→ Directions
Leaving the pictures aside, reproduce the data in full and word for word.

→ Material to process
####################

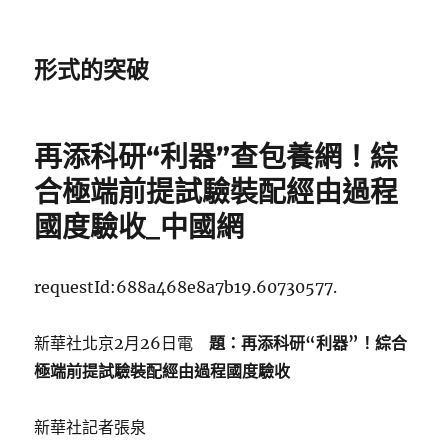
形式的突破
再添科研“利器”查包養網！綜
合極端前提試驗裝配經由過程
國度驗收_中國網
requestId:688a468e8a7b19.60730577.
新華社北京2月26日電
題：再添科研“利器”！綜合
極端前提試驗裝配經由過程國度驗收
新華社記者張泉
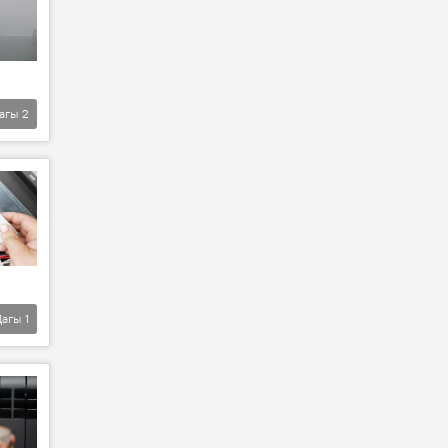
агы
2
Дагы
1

####################

→ Response to the task
形式的突破
再添科研“利器”查包養網！綜
合極端前提試驗裝配經由過程
國度驗收_中國網
requestId:688a468e8a7b19.60730577.
新華社北京2月26日電
題：再添科研“利器”！綜合
極端前提試驗裝配經由過程國度驗收
新華社記者張泉
агы
2
Дагы
1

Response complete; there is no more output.